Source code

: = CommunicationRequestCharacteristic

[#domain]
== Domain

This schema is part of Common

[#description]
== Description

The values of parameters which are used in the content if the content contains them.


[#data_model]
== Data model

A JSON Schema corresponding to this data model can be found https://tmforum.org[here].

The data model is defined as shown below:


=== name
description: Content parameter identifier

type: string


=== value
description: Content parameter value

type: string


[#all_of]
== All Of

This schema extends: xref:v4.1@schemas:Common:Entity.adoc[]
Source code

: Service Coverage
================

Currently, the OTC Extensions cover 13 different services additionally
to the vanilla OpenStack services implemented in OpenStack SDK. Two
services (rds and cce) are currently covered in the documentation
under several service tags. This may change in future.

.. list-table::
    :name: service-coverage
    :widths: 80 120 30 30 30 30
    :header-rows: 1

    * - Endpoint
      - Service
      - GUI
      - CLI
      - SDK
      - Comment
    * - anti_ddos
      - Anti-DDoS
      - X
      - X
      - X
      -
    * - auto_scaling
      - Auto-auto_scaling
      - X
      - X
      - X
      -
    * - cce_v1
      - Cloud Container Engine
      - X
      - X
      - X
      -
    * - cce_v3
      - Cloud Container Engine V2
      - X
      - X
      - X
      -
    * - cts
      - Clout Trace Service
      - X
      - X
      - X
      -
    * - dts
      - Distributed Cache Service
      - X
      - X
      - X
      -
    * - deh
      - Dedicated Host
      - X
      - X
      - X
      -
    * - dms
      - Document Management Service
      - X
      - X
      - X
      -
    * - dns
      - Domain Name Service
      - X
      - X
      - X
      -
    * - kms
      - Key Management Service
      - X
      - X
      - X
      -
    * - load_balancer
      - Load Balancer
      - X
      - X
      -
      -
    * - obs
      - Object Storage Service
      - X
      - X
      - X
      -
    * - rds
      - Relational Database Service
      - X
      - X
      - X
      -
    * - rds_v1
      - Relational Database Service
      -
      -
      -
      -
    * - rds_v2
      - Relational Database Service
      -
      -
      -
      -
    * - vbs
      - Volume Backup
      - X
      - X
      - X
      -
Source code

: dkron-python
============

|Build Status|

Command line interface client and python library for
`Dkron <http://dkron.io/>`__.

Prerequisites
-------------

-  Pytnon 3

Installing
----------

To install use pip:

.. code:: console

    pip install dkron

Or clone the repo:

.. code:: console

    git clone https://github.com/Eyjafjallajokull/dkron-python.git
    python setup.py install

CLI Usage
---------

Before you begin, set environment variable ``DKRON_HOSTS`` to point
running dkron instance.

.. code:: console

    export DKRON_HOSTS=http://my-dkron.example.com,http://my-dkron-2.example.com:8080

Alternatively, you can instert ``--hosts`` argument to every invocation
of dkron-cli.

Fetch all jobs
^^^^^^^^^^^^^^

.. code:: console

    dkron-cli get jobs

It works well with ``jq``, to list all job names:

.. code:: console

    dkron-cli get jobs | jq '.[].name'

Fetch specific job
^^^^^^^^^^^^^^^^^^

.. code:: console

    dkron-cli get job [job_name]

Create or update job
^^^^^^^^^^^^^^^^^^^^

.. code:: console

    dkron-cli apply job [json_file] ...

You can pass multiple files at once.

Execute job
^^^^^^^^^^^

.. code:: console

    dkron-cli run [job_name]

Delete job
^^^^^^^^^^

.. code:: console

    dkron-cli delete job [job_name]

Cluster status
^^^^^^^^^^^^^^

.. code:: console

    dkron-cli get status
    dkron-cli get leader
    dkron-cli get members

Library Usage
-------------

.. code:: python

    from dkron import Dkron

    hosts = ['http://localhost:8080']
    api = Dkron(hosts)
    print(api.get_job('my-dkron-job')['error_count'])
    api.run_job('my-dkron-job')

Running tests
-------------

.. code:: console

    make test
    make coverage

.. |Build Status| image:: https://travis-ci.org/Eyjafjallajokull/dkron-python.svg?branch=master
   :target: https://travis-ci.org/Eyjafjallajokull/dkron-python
§
* Try it:
Nothing in the data above may be skipped; repeat it all exactly.

* Exercise response:
Source code

: = CommunicationRequestCharacteristic

[#domain]
== Domain

This schema is part of Common

[#description]
== Description

The values of parameters which are used in the content if the content contains them.


[#data_model]
== Data model

A JSON Schema corresponding to this data model can be found https://tmforum.org[here].

The data model is defined as shown below:


=== name
description: Content parameter identifier

type: string


=== value
description: Content parameter value

type: string


[#all_of]
== All Of

This schema extends: xref:v4.1@schemas:Common:Entity.adoc[]
Source code

: Service Coverage
================

Currently, the OTC Extensions cover 13 different services additionally
to the vanilla OpenStack services implemented in OpenStack SDK. Two
services (rds and cce) are currently covered in the documentation
under several service tags. This may change in future.

.. list-table::
    :name: service-coverage
    :widths: 80 120 30 30 30 30
    :header-rows: 1

    * - Endpoint
      - Service
      - GUI
      - CLI
      - SDK
      - Comment
    * - anti_ddos
      - Anti-DDoS
      - X
      - X
      - X
      -
    * - auto_scaling
      - Auto-auto_scaling
      - X
      - X
      - X
      -
    * - cce_v1
      - Cloud Container Engine
      - X
      - X
      - X
      -
    * - cce_v3
      - Cloud Container Engine V2
      - X
      - X
      - X
      -
    * - cts
      - Clout Trace Service
      - X
      - X
      - X
      -
    * - dts
      - Distributed Cache Service
      - X
      - X
      - X
      -
    * - deh
      - Dedicated Host
      - X
      - X
      - X
      -
    * - dms
      - Document Management Service
      - X
      - X
      - X
      -
    * - dns
      - Domain Name Service
      - X
      - X
      - X
      -
    * - kms
      - Key Management Service
      - X
      - X
      - X
      -
    * - load_balancer
      - Load Balancer
      - X
      - X
      -
      -
    * - obs
      - Object Storage Service
      - X
      - X
      - X
      -
    * - rds
      - Relational Database Service
      - X
      - X
      - X
      -
    * - rds_v1
      - Relational Database Service
      -
      -
      -
      -
    * - rds_v2
      - Relational Database Service
      -
      -
      -
      -
    * - vbs
      - Volume Backup
      - X
      - X
      - X
      -
Source code

: dkron-python
============

|Build Status|

Command line interface client and python library for
`Dkron <http://dkron.io/>`__.

Prerequisites
-------------

-  Pytnon 3

Installing
----------

To install use pip:

.. code:: console

    pip install dkron

Or clone the repo:

.. code:: console

    git clone https://github.com/Eyjafjallajokull/dkron-python.git
    python setup.py install

CLI Usage
---------

Before you begin, set environment variable ``DKRON_HOSTS`` to point
running dkron instance.

.. code:: console

    export DKRON_HOSTS=http://my-dkron.example.com,http://my-dkron-2.example.com:8080

Alternatively, you can instert ``--hosts`` argument to every invocation
of dkron-cli.

Fetch all jobs
^^^^^^^^^^^^^^

.. code:: console

    dkron-cli get jobs

It works well with ``jq``, to list all job names:

.. code:: console

    dkron-cli get jobs | jq '.[].name'

Fetch specific job
^^^^^^^^^^^^^^^^^^

.. code:: console

    dkron-cli get job [job_name]

Create or update job
^^^^^^^^^^^^^^^^^^^^

.. code:: console

    dkron-cli apply job [json_file] ...

You can pass multiple files at once.

Execute job
^^^^^^^^^^^

.. code:: console

    dkron-cli run [job_name]

Delete job
^^^^^^^^^^

.. code:: console

    dkron-cli delete job [job_name]

Cluster status
^^^^^^^^^^^^^^

.. code:: console

    dkron-cli get status
    dkron-cli get leader
    dkron-cli get members

Library Usage
-------------

.. code:: python

    from dkron import Dkron

    hosts = ['http://localhost:8080']
    api = Dkron(hosts)
    print(api.get_job('my-dkron-job')['error_count'])
    api.run_job('my-dkron-job')

Running tests
-------------

.. code:: console

    make test
    make coverage

.. |Build Status| image:: https://travis-ci.org/Eyjafjallajokull/dkron-python.svg?branch=master
   :target: https://travis-ci.org/Eyjafjallajokull/dkron-python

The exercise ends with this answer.